**To do:**
Update everything from the start of the lines down through the line containing "35: (737, 481)" by changing "top-left" to "upper-left", and write out those lines with nothing else altered.

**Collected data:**
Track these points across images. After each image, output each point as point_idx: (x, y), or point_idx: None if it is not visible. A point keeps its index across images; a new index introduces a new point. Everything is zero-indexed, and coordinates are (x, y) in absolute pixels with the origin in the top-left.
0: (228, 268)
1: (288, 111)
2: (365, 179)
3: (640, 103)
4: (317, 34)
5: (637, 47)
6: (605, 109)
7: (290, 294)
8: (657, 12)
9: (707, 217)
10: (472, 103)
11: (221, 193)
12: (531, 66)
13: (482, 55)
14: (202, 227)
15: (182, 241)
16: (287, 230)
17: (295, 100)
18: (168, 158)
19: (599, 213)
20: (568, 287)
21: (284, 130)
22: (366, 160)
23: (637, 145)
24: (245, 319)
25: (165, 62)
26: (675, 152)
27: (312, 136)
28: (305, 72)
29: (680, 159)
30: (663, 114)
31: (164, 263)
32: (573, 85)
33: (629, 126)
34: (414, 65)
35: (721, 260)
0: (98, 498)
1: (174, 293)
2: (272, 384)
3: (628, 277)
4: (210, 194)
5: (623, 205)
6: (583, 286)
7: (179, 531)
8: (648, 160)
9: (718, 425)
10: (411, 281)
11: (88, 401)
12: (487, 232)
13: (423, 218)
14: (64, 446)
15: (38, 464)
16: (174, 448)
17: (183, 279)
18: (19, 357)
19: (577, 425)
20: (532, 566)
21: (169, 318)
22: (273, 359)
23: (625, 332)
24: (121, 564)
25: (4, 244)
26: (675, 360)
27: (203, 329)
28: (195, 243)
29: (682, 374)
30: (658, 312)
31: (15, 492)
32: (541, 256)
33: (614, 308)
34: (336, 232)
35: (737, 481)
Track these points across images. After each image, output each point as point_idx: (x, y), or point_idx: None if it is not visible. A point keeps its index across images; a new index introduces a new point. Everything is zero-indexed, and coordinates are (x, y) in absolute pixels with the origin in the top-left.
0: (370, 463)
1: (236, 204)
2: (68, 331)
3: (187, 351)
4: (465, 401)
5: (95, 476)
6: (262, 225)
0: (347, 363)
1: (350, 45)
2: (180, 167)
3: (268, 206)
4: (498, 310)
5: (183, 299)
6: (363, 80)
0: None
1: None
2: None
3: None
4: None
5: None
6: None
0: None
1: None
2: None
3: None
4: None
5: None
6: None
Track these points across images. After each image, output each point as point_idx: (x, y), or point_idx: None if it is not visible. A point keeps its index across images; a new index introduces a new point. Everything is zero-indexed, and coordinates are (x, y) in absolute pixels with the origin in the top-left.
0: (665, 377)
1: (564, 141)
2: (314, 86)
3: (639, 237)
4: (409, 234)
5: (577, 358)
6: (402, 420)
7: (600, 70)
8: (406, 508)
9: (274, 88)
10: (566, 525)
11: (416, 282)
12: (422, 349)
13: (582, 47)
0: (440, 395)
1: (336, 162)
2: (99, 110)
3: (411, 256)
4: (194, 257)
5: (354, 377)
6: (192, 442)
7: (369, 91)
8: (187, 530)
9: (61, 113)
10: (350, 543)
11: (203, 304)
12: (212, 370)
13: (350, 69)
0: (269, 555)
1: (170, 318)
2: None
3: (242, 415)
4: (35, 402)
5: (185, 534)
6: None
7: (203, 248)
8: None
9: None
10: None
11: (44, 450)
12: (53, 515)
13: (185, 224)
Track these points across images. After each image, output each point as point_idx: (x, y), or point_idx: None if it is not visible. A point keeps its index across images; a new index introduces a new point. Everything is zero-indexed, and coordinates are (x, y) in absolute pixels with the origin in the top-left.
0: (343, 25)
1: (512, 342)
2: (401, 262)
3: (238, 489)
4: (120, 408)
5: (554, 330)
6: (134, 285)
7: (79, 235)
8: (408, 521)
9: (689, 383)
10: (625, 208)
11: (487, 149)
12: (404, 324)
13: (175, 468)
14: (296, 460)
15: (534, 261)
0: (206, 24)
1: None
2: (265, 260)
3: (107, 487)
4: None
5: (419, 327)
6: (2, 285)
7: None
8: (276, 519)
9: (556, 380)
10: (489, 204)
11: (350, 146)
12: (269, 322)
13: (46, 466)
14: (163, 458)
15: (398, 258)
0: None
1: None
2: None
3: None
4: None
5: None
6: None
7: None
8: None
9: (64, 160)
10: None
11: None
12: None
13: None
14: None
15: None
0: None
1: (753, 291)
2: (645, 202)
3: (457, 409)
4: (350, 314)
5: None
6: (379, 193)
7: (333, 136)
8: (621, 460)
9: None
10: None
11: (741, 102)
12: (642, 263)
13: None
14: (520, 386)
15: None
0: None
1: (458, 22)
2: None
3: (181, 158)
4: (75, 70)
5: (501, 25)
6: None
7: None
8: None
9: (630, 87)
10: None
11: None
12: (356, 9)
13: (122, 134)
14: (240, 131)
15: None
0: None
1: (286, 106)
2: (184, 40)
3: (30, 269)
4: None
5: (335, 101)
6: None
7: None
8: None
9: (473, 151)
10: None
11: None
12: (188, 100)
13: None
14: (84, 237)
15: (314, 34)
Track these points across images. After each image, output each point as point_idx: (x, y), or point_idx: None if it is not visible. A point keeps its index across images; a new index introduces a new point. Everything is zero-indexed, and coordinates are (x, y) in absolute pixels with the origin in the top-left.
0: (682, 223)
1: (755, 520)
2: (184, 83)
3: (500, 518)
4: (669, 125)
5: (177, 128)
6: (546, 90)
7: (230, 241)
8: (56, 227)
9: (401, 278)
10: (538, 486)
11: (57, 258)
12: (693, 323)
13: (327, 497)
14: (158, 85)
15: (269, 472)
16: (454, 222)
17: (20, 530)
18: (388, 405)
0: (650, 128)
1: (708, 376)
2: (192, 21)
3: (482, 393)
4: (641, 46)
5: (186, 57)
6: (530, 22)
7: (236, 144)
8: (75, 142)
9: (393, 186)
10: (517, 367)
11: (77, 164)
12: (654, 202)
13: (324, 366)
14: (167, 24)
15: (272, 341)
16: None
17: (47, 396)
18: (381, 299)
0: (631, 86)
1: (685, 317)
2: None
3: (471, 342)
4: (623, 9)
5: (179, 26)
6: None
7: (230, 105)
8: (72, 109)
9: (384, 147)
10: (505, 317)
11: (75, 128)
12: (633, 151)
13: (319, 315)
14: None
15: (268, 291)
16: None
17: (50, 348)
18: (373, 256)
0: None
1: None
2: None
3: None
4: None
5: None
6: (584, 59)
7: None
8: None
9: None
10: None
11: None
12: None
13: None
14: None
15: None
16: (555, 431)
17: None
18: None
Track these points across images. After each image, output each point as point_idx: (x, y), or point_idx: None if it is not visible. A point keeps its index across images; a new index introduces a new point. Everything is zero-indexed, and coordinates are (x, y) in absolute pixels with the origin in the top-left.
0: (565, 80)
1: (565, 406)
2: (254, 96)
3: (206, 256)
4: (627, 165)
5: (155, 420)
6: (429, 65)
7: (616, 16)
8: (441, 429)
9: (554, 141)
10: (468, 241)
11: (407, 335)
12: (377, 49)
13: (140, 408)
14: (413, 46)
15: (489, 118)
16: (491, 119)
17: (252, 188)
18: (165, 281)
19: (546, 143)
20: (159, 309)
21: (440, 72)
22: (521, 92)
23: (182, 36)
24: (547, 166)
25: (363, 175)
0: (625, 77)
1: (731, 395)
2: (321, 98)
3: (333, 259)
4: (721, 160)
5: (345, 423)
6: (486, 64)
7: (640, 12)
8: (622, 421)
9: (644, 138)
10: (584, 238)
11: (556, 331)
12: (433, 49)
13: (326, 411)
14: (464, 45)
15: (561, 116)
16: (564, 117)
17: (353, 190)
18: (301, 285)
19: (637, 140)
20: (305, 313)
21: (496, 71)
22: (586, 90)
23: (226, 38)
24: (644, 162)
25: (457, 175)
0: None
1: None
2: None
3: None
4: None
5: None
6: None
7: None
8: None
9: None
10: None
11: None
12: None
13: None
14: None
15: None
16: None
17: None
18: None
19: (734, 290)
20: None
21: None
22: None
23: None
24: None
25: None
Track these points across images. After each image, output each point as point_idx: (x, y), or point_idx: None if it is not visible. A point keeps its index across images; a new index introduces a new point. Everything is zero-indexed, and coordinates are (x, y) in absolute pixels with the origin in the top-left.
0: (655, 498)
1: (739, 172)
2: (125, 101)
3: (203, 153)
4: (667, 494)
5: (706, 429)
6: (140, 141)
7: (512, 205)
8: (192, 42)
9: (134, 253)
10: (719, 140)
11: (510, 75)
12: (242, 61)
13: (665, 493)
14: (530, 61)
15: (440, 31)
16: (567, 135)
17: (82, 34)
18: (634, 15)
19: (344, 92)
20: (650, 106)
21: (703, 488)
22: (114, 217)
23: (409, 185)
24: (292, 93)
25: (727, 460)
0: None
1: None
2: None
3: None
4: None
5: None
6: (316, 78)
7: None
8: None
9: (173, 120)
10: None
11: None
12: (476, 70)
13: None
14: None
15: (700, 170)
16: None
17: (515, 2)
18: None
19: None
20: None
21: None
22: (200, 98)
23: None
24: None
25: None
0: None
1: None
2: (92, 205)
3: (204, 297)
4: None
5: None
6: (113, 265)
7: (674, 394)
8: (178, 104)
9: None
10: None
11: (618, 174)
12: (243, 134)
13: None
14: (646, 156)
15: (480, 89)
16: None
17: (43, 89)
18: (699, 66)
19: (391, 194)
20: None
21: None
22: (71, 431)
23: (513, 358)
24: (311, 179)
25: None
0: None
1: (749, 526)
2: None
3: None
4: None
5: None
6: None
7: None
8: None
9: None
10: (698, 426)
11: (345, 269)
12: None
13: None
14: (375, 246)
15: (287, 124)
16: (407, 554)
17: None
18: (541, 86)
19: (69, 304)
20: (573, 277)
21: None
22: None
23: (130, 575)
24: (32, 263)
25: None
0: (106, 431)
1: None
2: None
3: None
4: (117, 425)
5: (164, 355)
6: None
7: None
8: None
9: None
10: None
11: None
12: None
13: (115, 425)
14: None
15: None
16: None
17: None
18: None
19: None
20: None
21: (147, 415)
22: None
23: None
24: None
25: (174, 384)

**Task answer:**
Track these points across images. After each image, output each point as point_idx: (x, y), or point_idx: None if it is not visible. A point keeps its index across images; a new index introduces a new point. Everything is zero-indexed, and coordinates are (x, y) in absolute pixels with the origin in the upper-left.
0: (228, 268)
1: (288, 111)
2: (365, 179)
3: (640, 103)
4: (317, 34)
5: (637, 47)
6: (605, 109)
7: (290, 294)
8: (657, 12)
9: (707, 217)
10: (472, 103)
11: (221, 193)
12: (531, 66)
13: (482, 55)
14: (202, 227)
15: (182, 241)
16: (287, 230)
17: (295, 100)
18: (168, 158)
19: (599, 213)
20: (568, 287)
21: (284, 130)
22: (366, 160)
23: (637, 145)
24: (245, 319)
25: (165, 62)
26: (675, 152)
27: (312, 136)
28: (305, 72)
29: (680, 159)
30: (663, 114)
31: (164, 263)
32: (573, 85)
33: (629, 126)
34: (414, 65)
35: (721, 260)
0: (98, 498)
1: (174, 293)
2: (272, 384)
3: (628, 277)
4: (210, 194)
5: (623, 205)
6: (583, 286)
7: (179, 531)
8: (648, 160)
9: (718, 425)
10: (411, 281)
11: (88, 401)
12: (487, 232)
13: (423, 218)
14: (64, 446)
15: (38, 464)
16: (174, 448)
17: (183, 279)
18: (19, 357)
19: (577, 425)
20: (532, 566)
21: (169, 318)
22: (273, 359)
23: (625, 332)
24: (121, 564)
25: (4, 244)
26: (675, 360)
27: (203, 329)
28: (195, 243)
29: (682, 374)
30: (658, 312)
31: (15, 492)
32: (541, 256)
33: (614, 308)
34: (336, 232)
35: (737, 481)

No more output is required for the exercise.